From springbok to beef and chicken – cultivated meat is coming to South Africa
Thanks to a bunch of innovative South African companies the food of tomorrow may be arriving on your dinner plate sooner than you think.
“Probably the easiest [to make] is your typical ground meat mincemeat product that one can produce, which can be made into various products. And then of course, the gold standard one day is going to be that whole cut steak produced as a whole construct.”
These are the words of Dr Paul Bartels, a wildlife veterinarian with over 25 years’ experience in biobanking, cell culture, and assisted reproduction technologies. It was this work which led Bartels to founding the Mogale Meat Company, which has been researching how to grow meat – from springbok to chicken – in its laboratories in Hartbeespoort, South Africa.
“At some stage, I read an article about cultivate meat, and suddenly the light went on, you know, here was a massive opportunity to actually play a much larger role in conservation,” says Bartels.
Bartels has a long list of accolades in genetics. From being involved with the first artificial insemination of an eland; to being one of the researchers behind cloning the first cow in Africa; and the founder of the Wildlife Biological Resource Centre (which later became the SANBI National Biobank) that has for the past 20 years collected and archived sperm, tissue, blood products and the DNA samples of some 880 species of African animals, endangered and common, for research and conservation purposes.
Now, Bartels wants to be part of a solution to counter the rising the cost of meat and its impact on the environment. Africa alone is expected to add 1.3 billion people by 2050—that’s almost 1 in 4 people on Earth – and land and food security are going to be massive challenges for the future, he says.
“We’re looking at making your better tasting [game] meats, which is species like your springbok, and impala. So, we are working with several wildlife species now. It’s a lean meat, it’s so much healthier than beef.”
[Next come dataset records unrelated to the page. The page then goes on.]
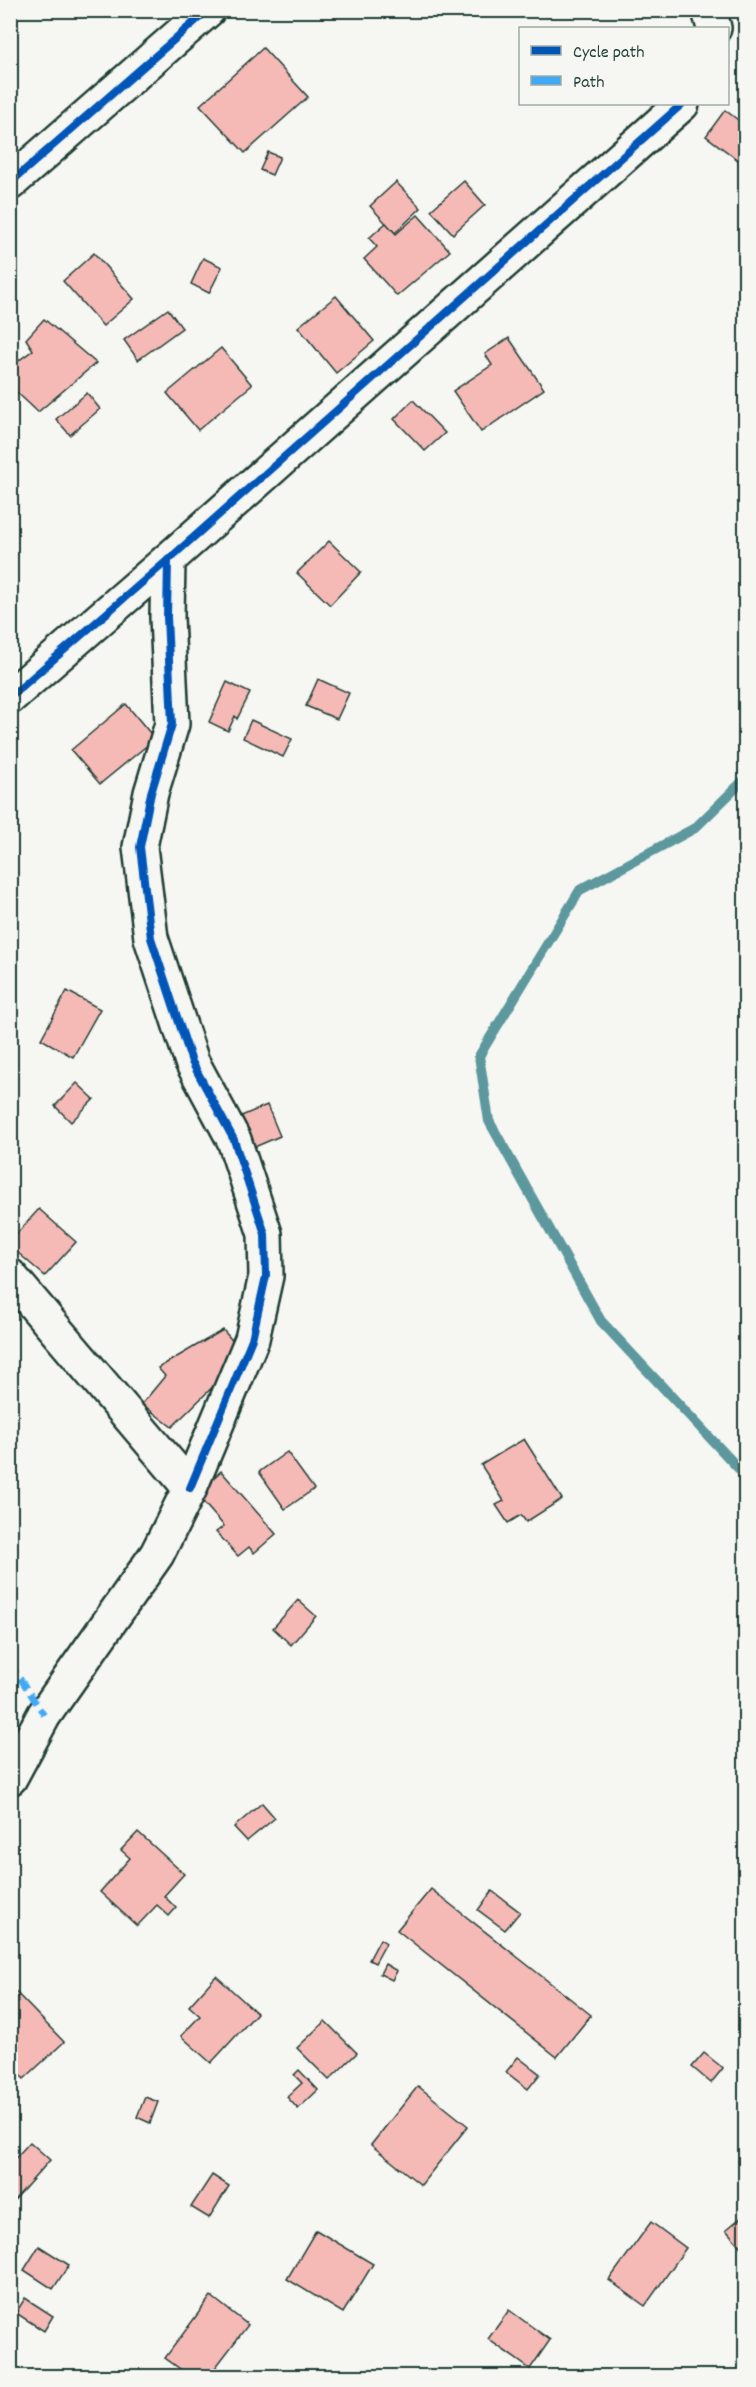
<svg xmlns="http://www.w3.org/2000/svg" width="756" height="2387" viewBox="0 0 756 2387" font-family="Dekko,sans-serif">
  <rect width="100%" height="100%" fill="#f6f6f2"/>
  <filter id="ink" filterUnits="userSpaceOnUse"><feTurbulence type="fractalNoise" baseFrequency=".0167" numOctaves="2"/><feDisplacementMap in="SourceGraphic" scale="12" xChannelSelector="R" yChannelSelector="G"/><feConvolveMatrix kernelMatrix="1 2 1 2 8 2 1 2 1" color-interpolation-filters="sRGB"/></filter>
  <g filter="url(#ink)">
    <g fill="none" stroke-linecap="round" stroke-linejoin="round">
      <path stroke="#5c989d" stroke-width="10" d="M 746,778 L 695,828 L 580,890 L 479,1056 L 489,1121 L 601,1321 L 741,1471 L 746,1481"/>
    </g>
    <g fill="#f6bab6" stroke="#1f3d34" stroke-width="1.5">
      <path d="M 263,48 L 308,97 L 245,153 L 200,105 Z"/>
      <path d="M 725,110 L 746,126 L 746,166 L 706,136 Z"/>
      <path d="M 268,152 L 280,157 L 272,175 L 260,170 Z"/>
      <path d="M 464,181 L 485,205 L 453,234 L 431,210 Z"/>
      <path d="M 396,182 L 421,208 L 395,233 L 370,206 Z"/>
      <path d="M 418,215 L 450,251 L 397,296 L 364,259 L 377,247 L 369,238 L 386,223 L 396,234 Z"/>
      <path d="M 94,253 L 134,299 L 103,326 L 63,281 Z"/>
      <path d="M 203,258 L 222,267 L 209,293 L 191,284 Z"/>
      <path d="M 336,296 L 374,341 L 336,373 L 298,327 Z"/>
      <path d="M 168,309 L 182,328 L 138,360 L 124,340 Z"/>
      <path d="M 44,319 L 96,363 L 38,412 L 10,386 L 10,367 L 33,350 L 26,339 Z"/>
      <path d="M 509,338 L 544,389 L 481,432 L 453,391 L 492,365 L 485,354 Z"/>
      <path d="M 221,348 L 252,385 L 198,430 L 167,393 Z"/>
      <path d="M 87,393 L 100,409 L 70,435 L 56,419 Z"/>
      <path d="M 413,400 L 445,433 L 425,451 L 394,419 Z"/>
      <path d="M 329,541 L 361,572 L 330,605 L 297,573 Z"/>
      <path d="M 318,679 L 349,693 L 337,719 L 306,706 Z"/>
      <path d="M 227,682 L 250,693 L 237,719 L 235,716 L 228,731 L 209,722 Z"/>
      <path d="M 126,704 L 155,739 L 100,784 L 71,750 Z"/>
      <path d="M 251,720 L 292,739 L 283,757 L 243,738 Z"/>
      <path d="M 67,991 L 100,1009 L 73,1057 L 41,1039 Z"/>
      <path d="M 77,1083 L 94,1099 L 71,1122 L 55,1106 Z"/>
      <path d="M 267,1105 L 280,1136 L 250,1149 L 237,1118 Z"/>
      <path d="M 39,1209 L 76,1242 L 45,1276 L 10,1246 L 10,1241 Z"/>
      <path d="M 223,1330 L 245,1355 L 172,1427 L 142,1404 L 165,1376 L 158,1368 Z"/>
      <path d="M 524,1439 L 562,1499 L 526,1522 L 521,1515 L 508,1523 L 496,1505 L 504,1501 L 481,1465 Z"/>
      <path d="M 287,1452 L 314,1489 L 285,1509 L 259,1472 Z"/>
      <path d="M 221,1471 L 276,1534 L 254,1553 L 249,1547 L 238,1556 L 216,1532 L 224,1526 L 196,1494 Z"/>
      <path d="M 298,1600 L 316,1616 L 291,1645 L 273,1628 Z"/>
      <path d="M 262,1803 L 275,1818 L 247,1841 L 234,1827 Z"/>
      <path d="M 138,1832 L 184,1874 L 164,1896 L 176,1908 L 169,1916 L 157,1905 L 137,1926 L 100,1892 L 130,1858 L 121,1850 Z"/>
      <path d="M 431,1889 L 591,2015 L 557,2057 L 397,1930 Z"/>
      <path d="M 492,1891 L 520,1912 L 505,1930 L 478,1910 Z"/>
      <path d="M 380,1939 L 386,1943 L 375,1963 L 369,1960 Z"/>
      <path d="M 385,1964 L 397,1971 L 392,1980 L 380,1974 Z"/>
      <path d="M 216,1976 L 257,2013 L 211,2063 L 181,2036 L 200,2016 L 189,2006 Z"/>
      <path d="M 10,1986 L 64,2042 L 24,2079 L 10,2065 Z"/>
      <path d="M 325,2021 L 357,2053 L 329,2080 L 297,2048 Z"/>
      <path d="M 704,2053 L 723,2068 L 711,2083 L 692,2067 Z"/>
      <path d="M 518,2057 L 540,2074 L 528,2089 L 506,2072 Z"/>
      <path d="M 299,2070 L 318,2090 L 298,2109 L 287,2097 L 302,2083 L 294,2075 Z"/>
      <path d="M 418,2086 L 468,2126 L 421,2185 L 371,2145 Z"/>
      <path d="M 145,2097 L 158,2102 L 150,2123 L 137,2117 Z"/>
      <path d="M 30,2142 L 50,2160 L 10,2205 L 10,2164 Z"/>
      <path d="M 212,2175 L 229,2186 L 209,2218 L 191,2207 Z"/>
      <path d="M 746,2213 L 746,2253 L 726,2230 Z"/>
      <path d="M 651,2222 L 686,2248 L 645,2306 L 609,2280 Z"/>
      <path d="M 316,2230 L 373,2264 L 343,2313 L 287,2279 Z"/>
      <path d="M 39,2246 L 69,2265 L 53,2289 L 24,2270 Z"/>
      <path d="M 211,2296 L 248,2325 L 209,2376 L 190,2376 L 165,2358 Z"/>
      <path d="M 25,2298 L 53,2316 L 44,2331 L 16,2313 Z"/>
      <path d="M 509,2310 L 550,2340 L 530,2369 L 488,2339 Z"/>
    </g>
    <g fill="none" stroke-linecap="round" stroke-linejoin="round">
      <defs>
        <g id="minor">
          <path d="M 709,10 L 714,28"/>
          <path d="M 10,183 L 208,10"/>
          <path d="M 168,560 L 167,617 L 172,724 L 151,793 L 140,847 L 151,938 L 192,1062 L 234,1140 L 265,1234 L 266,1276 L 252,1339 L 190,1488"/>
          <path d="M 10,697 L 168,560 L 682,104"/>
          <path d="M 10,1276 L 190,1488 L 157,1554 L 44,1715 L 10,1778"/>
        </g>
      </defs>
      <use href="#minor" stroke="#1f3d34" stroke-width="38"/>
      <use href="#minor" stroke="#f6f6f2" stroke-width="33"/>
      <path stroke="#3fa9f5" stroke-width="6" stroke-dasharray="12 6" stroke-linecap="butt" d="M 10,1663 L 44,1715"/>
      <defs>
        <g id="cycleway">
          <path d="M 10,183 L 208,10"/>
          <path d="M 168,560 L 167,617 L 172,724 L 151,793 L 140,847 L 151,938 L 192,1062 L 234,1140 L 265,1234 L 266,1276 L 252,1339 L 190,1488"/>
          <path d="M 10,697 L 168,560 L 682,104"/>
        </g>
      </defs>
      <use href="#cycleway" stroke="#f6f6f2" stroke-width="11"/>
      <use href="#cycleway" stroke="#0057b8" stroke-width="8"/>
    </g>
  </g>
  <rect width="756" height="2387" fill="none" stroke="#f6f6f2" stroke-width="36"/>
  <rect x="18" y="18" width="720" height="2351" fill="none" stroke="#1f3d34" stroke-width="2" filter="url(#ink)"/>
  <rect x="519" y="27" width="210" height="78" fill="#f6f6f2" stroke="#a0aca6" stroke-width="1.5"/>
  <rect x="531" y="46" width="30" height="9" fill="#0057b8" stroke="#a0aca6" stroke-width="1.5"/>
  <text x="573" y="57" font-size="18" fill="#1f3d34">Cycle path</text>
  <rect x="531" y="76" width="30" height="9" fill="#3fa9f5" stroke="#a0aca6" stroke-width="1.5"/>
  <text x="573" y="87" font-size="18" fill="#1f3d34">Path</text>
</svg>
It’s not just wild meat that Mogale is making. In May 2021, Mogale partnered with Cryowild BioBank NPC, University of KwaZulu-Natal, and Tshwane University of Technology to found MeatOurFuture, a non-profit organisation, that wants to feed a billion people with cultivated chicken meat.
The project has gone on to be included as one of 28 semi-finalists from 14 countries competing in the XPRIZE Feed The Next Billion competition, which incentivises protein-based alternative technology with a $15-million prize. Over a three-year period, they need to produce a chicken breast or fish fillet alternative that is not only tasty and nutritious, but also cheap.
“But now what that means is that we’ve got some very strict timelines. So, within a year, we basically have to produce about an 80 gram whole cut chicken as the first milestone… and if you then get chosen to go into the finals, we’ve got another year where we have to produce up to three kilograms,” says Bartels.
The company has set its eyes on producing their first tasting prototype of meat by the end of the year.